(Request A) Write out the following lines of the records word for word, everything from the line containing "Leaders In Law" down to the end of the records, both ends included. Omit the pictures.

(Excerpt to read)
================================

It will be fun to see the sight changes for 50m when i swap to my Gobi limbs and my new 255grn arrows. Will be a fun challenge between Win&win and Uukha and new arrows for 2021 setup. I should gain about 10" elevation change compared to my 290grn arrows and about 20" gain compared to my 320grn arrows.


----------



## j.conner (Nov 12, 2009)

Good review, vscarf10 - thank you!


----------



## vscarf10 (Dec 31, 2019)

Timevoid said:


> It will be fun to see the sight changes for 50m when i swap to my Gobi limbs and my new 255grn arrows. Will be a fun challenge between Win&win and Uukha and new arrows for 2021 setup. I should gain about 10" elevation change compared to my 290grn arrows and about 20" gain compared to my 320grn arrows.


Shot a few more arrows at 11m at home and set my phone’s camera on slow mo just to see arrow reaction and looks like the arrows are flexing a lot more now, so much that the tails clearance around the riser/rest/plunger is by quite a margin when compared to the EX1 which had good clearance so arrows might be on the weak side now with the extra speed coming out of the bow at same lb as the EX1’s.

Ive got room to trim if need be so will test out tomorrow and shoot some bareshafts to see what they do as my EX1 had straight bare shaft flight all the way out to 70m with a good release and landed close enough to the fletched for my level of shooting from 40m -70m.

What weight did you get the Gobi limbs?


----------



## DanielFZ (May 31, 2016)

Someone pointed out in the SX50 thread that the uukha limbs seem to like one spine weaker arrows than usual and my bareshaft results back that up. I thought I would need T5 (Easton) arrows but my T4 arrows are grouping better.


----------



## vscarf10 (Dec 31, 2019)

DanielFZ said:


> Someone pointed out in the SX50 thread that the uukha limbs seem to like one spine weaker arrows than usual and my bareshaft results back that up. I thought I would need T5 (Easton) arrows but my T4 arrows are grouping better.

================================

(Request B)
Answer these questions on the archery thread:
(i) What grain weight are the new arrows that Timevoid plans to use with the Gobi limbs?
(ii) At what distance did vscarf10 shoot a few more arrows at home?
(iii) Which Easton arrows does DanielFZ say are grouping better?

(Information supplied)
================================

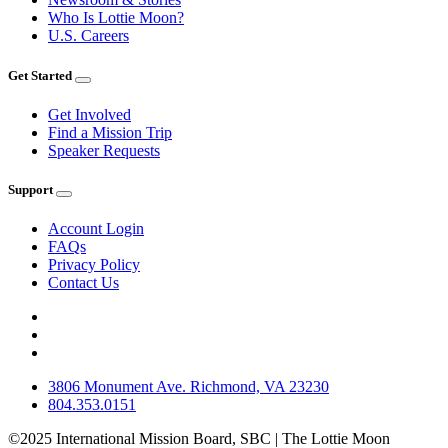
Who Is Lottie Moon?
U.S. Careers
Get Started
Get Involved
Find a Mission Trip
Speaker Requests
Support
Account Login
FAQs
Privacy Policy
Contact Us
3806 Monument Ave. Richmond, VA 23230
804.353.0151
©2025 International Mission Board, SBC | The Lottie Moon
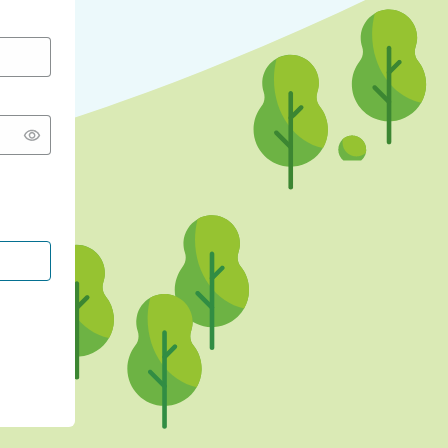
CONTINUE WITH GOOGLE
CONTINUE WITH FACEBOOK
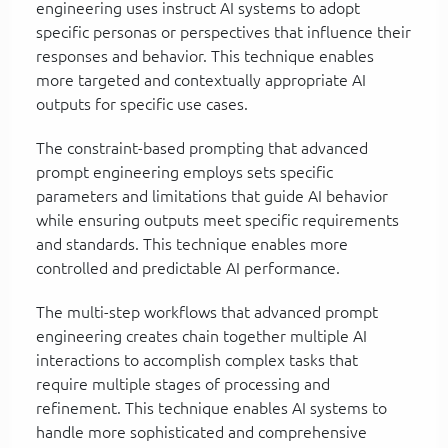
engineering uses instruct AI systems to adopt
specific personas or perspectives that influence their
responses and behavior. This technique enables
more targeted and contextually appropriate AI
outputs for specific use cases.
The constraint-based prompting that advanced
prompt engineering employs sets specific
parameters and limitations that guide AI behavior
while ensuring outputs meet specific requirements
and standards. This technique enables more
controlled and predictable AI performance.
The multi-step workflows that advanced prompt
engineering creates chain together multiple AI
interactions to accomplish complex tasks that
require multiple stages of processing and
refinement. This technique enables AI systems to
handle more sophisticated and comprehensive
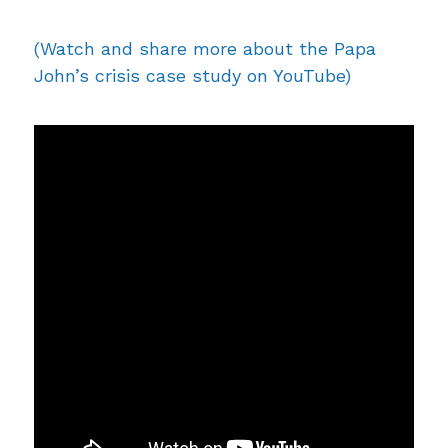
(Watch and share more about the Papa
John’s crisis case study on YouTube)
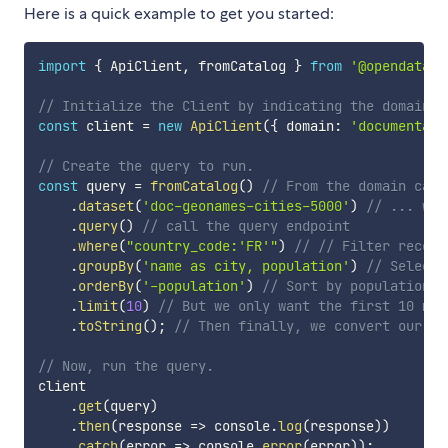
Here is a quick example to get you started:
import
{
 ApiClient
,
 fromCatalog 
}
from
'@opendataso
// Initialize the Client by indicating the domain t
const
 client 
=
new
ApiClient
(
{
 domain
:
'documentati
// Create the query to run.
const
 query 
=
fromCatalog
(
)
// From the domain cata
.
dataset
(
'doc-geonames-cities-5000'
)
// ... we'
.
query
(
)
// call the query endpoint
.
where
(
"country_code:'FR'"
)
// // Filter record
.
groupBy
(
'name as city, population'
)
// Select 
.
orderBy
(
'-population'
)
// Sort by population i
.
limit
(
10
)
// But we only want the first 10 mos
.
toString
(
)
;
// Then finally, we convert our qu
// Now, run the query.
client

.
get
(
query
)
.
then
(
response
=>
 console
.
log
(
response
)
)
.
catch
(
error
=>
 console
.
error
(
error
)
)
;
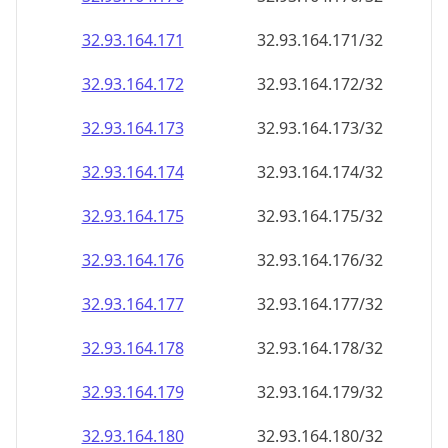
32.93.164.171
32.93.164.171/32
32.93.164.172
32.93.164.172/32
32.93.164.173
32.93.164.173/32
32.93.164.174
32.93.164.174/32
32.93.164.175
32.93.164.175/32
32.93.164.176
32.93.164.176/32
32.93.164.177
32.93.164.177/32
32.93.164.178
32.93.164.178/32
32.93.164.179
32.93.164.179/32
32.93.164.180
32.93.164.180/32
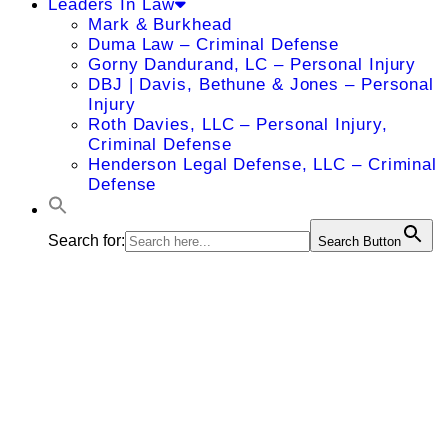
Leaders In Law
Mark & Burkhead
Duma Law – Criminal Defense
Gorny Dandurand, LC – Personal Injury
DBJ | Davis, Bethune & Jones – Personal
Injury
Roth Davies, LLC – Personal Injury,
Criminal Defense
Henderson Legal Defense, LLC – Criminal
Defense
Search for:
Search Button
Wayne V.
Moore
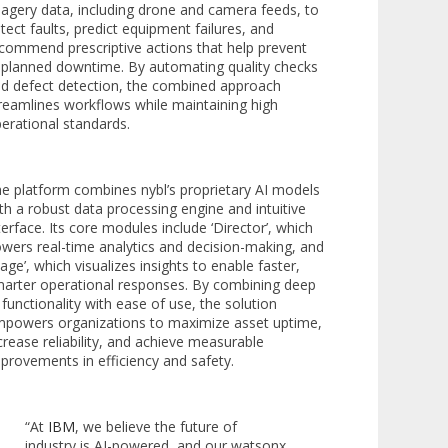
agery data, including drone and camera feeds, to
tect faults, predict equipment failures, and
commend prescriptive actions that help prevent
planned downtime. By automating quality checks
d defect detection, the combined approach
reamlines workflows while maintaining high
erational standards.
e platform combines nybl’s proprietary AI models
th a robust data processing engine and intuitive
terface. Its core modules include ‘Director’, which
wers real-time analytics and decision-making, and
tage’, which visualizes insights to enable faster,
arter operational responses. By combining deep
 functionality with ease of use, the solution
powers organizations to maximize asset uptime,
crease reliability, and achieve measurable
provements in efficiency and safety.
“At
IBM
, we believe the future of
industry is AI-powered, and our watsonx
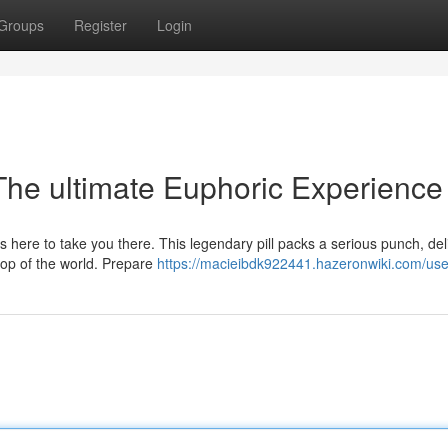
Groups
Register
Login
 The ultimate Euphoric Experience
 here to take you there. This legendary pill packs a serious punch, del
 top of the world. Prepare
https://macieibdk922441.hazeronwiki.com/use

================================

(Final answer A)
Leaders In Law
Mark & Burkhead
Duma Law – Criminal Defense
Gorny Dandurand, LC – Personal Injury
DBJ | Davis, Bethune & Jones – Personal
Injury
Roth Davies, LLC – Personal Injury,
Criminal Defense
Henderson Legal Defense, LLC – Criminal
Defense
Search for:
Search Button
Wayne V.
Moore
agery data, including drone and camera feeds, to
tect faults, predict equipment failures, and
commend prescriptive actions that help prevent
planned downtime. By automating quality checks
d defect detection, the combined approach
reamlines workflows while maintaining high
erational standards.
e platform combines nybl’s proprietary AI models
th a robust data processing engine and intuitive
terface. Its core modules include ‘Director’, which
wers real-time analytics and decision-making, and
tage’, which visualizes insights to enable faster,
arter operational responses. By combining deep
 functionality with ease of use, the solution
powers organizations to maximize asset uptime,
crease reliability, and achieve measurable
provements in efficiency and safety.
“At
IBM
, we believe the future of
industry is AI-powered, and our watsonx
Groups
Register
Login
 The ultimate Euphoric Experience
 here to take you there. This legendary pill packs a serious punch, del
 top of the world. Prepare
https://macieibdk922441.hazeronwiki.com/use

(Final answer B)
(i) 255 grains.
(ii) 11m.
(iii) T4 arrows.